At the age of 20 he filed his first patent. Over the next ten years he developed various industrial processes and filed several additional patents for them.

In 1908 he opened a soap factory in Diemeringen where he applied many of the industrial processes he had patented. He also worked as a research scientist in Manchester.

From 1915 to 1918 Imbert was enlisted in the German army where he worked as a chemist in the factory "Königswarter and Ebell" in Linden and in the factory "Pintsch" in Berlin.

After he was demobilized in 1918, Imbert produced soap at the mill in Diemeringen.
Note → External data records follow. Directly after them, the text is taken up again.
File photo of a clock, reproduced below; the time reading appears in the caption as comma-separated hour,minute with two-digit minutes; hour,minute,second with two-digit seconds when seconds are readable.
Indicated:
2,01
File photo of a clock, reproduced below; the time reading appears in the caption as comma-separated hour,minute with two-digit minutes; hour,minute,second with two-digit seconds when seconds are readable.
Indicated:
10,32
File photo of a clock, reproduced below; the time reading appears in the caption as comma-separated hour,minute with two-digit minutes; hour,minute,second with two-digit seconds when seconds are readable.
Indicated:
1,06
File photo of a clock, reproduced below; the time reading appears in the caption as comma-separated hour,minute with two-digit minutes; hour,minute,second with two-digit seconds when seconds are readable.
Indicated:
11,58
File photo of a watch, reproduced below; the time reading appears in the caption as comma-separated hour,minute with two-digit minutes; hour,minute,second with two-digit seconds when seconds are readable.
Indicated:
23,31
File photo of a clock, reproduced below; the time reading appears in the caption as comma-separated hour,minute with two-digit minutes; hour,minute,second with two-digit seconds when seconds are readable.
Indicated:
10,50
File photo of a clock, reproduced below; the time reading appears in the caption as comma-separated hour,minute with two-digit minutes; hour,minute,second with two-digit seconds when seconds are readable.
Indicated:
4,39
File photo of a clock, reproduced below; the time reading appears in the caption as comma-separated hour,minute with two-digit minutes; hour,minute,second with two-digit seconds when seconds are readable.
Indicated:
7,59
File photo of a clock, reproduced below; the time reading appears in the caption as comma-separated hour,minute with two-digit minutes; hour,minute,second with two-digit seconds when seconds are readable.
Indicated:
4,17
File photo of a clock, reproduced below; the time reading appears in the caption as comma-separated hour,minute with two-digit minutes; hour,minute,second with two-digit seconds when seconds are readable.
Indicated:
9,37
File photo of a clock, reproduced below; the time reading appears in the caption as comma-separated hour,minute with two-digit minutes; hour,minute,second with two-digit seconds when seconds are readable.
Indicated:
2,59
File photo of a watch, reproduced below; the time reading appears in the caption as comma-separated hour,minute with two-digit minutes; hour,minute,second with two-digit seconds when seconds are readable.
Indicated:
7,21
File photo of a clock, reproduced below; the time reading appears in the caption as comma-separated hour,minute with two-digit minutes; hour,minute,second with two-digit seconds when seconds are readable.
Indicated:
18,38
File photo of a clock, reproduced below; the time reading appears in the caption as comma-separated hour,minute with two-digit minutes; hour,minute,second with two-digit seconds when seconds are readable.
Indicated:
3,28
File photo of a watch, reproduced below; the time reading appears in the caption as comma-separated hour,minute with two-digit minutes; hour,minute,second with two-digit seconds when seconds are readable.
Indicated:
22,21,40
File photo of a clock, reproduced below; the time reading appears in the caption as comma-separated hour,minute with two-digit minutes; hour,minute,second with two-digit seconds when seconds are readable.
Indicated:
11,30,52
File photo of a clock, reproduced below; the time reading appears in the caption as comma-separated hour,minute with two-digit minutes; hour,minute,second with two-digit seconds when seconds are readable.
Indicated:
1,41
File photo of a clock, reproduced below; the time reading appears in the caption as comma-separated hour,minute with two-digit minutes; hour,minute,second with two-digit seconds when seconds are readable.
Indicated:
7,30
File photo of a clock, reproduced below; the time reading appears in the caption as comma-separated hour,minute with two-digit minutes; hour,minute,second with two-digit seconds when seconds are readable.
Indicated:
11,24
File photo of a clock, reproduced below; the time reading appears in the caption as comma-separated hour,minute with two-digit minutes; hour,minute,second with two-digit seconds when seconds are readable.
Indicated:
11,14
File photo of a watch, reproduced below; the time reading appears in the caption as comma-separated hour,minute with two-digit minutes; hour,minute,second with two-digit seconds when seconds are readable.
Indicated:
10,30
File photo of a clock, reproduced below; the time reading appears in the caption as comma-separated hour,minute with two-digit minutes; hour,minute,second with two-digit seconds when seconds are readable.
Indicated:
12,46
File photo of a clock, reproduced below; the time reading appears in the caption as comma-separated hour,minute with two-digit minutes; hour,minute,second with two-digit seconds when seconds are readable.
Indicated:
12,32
== Invention of the wood gas generator ==
At the same time Georges Imbert embarked on experiments to transform coal into liquid fuel. He even managed to make synthetic gasoline; however, it was too expensive. By then he had abandoned the liquid fuel solution and became interested in gas generators. In the early 1920s he created a generator that utilized charcoal.

In 1921 Imbert built a charcoal gasifier and two years later he succeeded in gasification for a vehicle.

In 1923, the Army, informed by De Dietrich of the invention, asked Imbert to build a wood gasifier for the French government. Imbert set up his gas-fired plant (1925) at Sarre-Union, rue de Bitche, in a hat factory. De Dietrich, which had the industrial capacity in metallurgy and the automobile, set up a workshop for him at Reichshoffen. In 1925, he patented various processes on gas generators. De Dietrich, for their part also filed a patent on gasogens, which pushed Imbert to end this partnership in 1926.

After buying the "Chalet", a beautiful home in Sarre-Union, he created the Compagnie Générale des Gazogens Imbert in 1930.

Despite the enthusiasm of André Maginot, Minister of War, the gasifier struggled to break through in France. In 1931, Georges Imbert was forced to sell some of his licenses to his representative in Germany.

In 1934, his brother, Jean-Paul, tried to sell gasogen to the United States.

The success in Germany allowed Imbert to continue developing his technique in Sarre-Union. He was developing a gasifier that could use green wood without clogging the engine.

During the evacuation of Sarre-Union in May 1940, he moved with his family to Epinal in the Vosges. On his return in September of the same year, he returned to work by becoming an employee of his former company bought by "Imbert Köln".

The recognition of Georges Imbert's work in 1944 by all the European manufacturers marks the celebration of the life of the chemical engineer. The German press called him the "pope" of the gasifier. Germany used the wood gasifier in all military operations on tanks, armored cars and ammunition trucks.

== End of life ==
Having lost a son on the Russian front and feeling responsible, Imbert became an alcoholic.

In December 1944, Sarre-Union was released by the Americans. Georges Imbert was not imprisoned for working for the Germans. However, his property was sequestrated and sold as war damage in 1945. Imbert lost interest in everything and died a few years later, in 1950, at the age of 65.